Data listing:
********************

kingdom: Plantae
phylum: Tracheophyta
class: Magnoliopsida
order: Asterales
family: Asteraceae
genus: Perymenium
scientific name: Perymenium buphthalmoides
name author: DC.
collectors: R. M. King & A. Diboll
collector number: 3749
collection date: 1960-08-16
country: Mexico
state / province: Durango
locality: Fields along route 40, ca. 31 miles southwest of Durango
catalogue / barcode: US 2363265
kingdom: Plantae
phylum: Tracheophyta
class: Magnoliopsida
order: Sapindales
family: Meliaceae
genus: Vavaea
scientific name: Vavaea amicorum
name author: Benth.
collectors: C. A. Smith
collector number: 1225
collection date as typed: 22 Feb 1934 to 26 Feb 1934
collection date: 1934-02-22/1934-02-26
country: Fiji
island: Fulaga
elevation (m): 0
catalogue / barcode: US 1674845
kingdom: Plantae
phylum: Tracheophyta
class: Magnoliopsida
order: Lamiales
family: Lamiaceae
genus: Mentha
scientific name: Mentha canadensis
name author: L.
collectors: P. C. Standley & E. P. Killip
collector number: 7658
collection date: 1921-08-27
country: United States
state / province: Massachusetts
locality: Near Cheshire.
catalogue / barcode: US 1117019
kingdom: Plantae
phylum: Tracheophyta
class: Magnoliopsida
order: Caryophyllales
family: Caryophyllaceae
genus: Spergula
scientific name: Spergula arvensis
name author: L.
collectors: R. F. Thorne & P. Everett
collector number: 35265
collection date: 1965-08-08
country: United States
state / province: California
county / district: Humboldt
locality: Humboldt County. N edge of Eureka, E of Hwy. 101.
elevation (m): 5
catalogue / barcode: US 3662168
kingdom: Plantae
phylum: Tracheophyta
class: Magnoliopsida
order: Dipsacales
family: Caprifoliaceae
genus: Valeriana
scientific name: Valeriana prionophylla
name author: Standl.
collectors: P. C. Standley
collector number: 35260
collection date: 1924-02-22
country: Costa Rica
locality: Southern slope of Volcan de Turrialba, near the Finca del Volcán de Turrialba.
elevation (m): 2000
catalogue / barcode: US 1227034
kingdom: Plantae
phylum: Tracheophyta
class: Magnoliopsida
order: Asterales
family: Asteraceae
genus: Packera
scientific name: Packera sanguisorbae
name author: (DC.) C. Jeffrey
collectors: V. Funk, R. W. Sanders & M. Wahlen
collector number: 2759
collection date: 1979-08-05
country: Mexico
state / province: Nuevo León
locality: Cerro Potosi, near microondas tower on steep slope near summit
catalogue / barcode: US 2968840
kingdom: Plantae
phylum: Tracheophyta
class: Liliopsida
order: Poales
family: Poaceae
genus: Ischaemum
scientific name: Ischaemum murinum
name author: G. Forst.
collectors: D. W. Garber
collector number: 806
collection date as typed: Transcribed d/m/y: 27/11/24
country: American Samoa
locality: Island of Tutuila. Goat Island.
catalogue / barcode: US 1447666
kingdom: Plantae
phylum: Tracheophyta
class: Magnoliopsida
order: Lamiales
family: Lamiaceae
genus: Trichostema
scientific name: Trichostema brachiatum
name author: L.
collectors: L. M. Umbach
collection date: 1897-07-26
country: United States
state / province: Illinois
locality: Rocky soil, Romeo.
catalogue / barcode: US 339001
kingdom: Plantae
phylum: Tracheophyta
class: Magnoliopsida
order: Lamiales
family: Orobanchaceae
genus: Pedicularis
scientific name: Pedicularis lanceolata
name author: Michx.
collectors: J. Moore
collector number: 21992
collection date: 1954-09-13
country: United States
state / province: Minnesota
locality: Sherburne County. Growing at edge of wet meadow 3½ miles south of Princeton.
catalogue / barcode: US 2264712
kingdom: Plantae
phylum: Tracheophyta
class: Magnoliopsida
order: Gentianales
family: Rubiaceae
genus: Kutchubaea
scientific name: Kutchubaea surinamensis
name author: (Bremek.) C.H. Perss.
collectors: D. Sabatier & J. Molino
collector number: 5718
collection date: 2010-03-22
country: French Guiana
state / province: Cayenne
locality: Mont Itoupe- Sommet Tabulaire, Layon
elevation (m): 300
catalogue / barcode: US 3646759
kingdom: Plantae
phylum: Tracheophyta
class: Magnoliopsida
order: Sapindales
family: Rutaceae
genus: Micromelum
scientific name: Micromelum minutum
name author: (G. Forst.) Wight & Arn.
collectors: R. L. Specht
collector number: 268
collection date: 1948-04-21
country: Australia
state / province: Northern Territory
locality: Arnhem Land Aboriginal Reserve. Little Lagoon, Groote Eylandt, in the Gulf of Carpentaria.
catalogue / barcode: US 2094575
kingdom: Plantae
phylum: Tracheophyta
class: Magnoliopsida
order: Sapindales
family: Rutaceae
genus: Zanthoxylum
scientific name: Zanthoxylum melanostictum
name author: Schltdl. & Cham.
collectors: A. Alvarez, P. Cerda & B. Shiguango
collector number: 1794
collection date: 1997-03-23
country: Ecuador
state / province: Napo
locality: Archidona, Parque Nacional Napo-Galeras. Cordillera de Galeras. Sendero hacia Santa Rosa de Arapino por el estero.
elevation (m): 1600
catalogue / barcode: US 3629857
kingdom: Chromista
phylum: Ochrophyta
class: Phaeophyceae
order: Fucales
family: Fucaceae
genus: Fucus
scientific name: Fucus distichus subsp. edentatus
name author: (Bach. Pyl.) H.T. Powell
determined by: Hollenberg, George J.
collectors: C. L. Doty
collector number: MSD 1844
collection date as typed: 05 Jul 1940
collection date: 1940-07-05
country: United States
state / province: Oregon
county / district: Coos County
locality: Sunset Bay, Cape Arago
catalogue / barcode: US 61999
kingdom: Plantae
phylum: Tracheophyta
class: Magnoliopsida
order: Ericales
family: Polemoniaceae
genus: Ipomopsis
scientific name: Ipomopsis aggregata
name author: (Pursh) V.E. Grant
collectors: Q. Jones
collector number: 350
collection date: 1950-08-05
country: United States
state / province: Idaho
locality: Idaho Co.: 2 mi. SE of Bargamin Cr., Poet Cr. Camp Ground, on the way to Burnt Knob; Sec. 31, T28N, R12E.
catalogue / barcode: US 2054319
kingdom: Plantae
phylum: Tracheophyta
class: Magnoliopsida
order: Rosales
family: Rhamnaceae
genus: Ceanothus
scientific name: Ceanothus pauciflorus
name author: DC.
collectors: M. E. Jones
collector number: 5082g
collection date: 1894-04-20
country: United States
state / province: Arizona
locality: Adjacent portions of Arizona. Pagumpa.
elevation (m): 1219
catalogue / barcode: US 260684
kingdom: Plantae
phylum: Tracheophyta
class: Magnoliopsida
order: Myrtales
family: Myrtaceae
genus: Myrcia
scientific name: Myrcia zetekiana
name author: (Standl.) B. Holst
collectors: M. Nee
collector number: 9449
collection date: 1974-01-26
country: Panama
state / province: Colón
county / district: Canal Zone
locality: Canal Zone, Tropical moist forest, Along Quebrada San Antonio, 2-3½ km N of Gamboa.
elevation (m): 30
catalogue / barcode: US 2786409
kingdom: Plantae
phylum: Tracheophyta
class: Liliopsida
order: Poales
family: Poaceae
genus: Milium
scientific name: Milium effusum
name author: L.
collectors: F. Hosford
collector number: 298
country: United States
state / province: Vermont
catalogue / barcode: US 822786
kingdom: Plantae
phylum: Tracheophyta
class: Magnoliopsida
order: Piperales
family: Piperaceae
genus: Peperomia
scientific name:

********************

Copy out again the section of the listing above that opens with the line containing "scientific name: Ceanothus pauciflorus" and closes with the line containing "catalogue / barcode: US 260684", keeping both of those lines.

scientific name: Ceanothus pauciflorus
name author: DC.
collectors: M. E. Jones
collector number: 5082g
collection date: 1894-04-20
country: United States
state / province: Arizona
locality: Adjacent portions of Arizona. Pagumpa.
elevation (m): 1219
catalogue / barcode: US 260684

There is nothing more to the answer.